Saved entries:
■ ■ ■

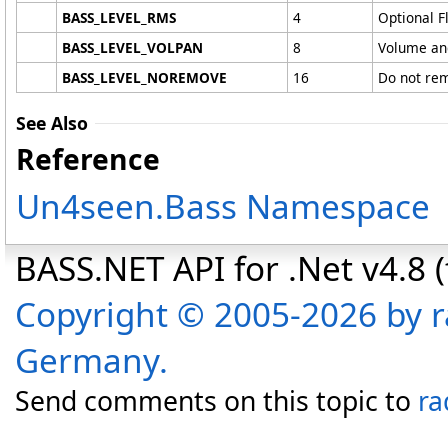
BASS_LEVEL_RMS
4
Optional Fl
BASS_LEVEL_VOLPAN
8
Volume and
BASS_LEVEL_NOREMOVE
16
Do not rem
See Also
Reference
Un4seen.Bass Namespace
BASS.NET API for .Net v4.8 (f
Copyright © 2005-2026 by r
Germany.
Send comments on this topic to
ra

■ ■ ■

:: ASSIGNED TASK ::
Every line of the data above is to be repeated exactly; the images are to be left out.

:: YOUR RESPONSE ::
BASS_LEVEL_RMS
4
Optional Fl
BASS_LEVEL_VOLPAN
8
Volume and
BASS_LEVEL_NOREMOVE
16
Do not rem
See Also
Reference
Un4seen.Bass Namespace
BASS.NET API for .Net v4.8 (f
Copyright © 2005-2026 by r
Germany.
Send comments on this topic to
ra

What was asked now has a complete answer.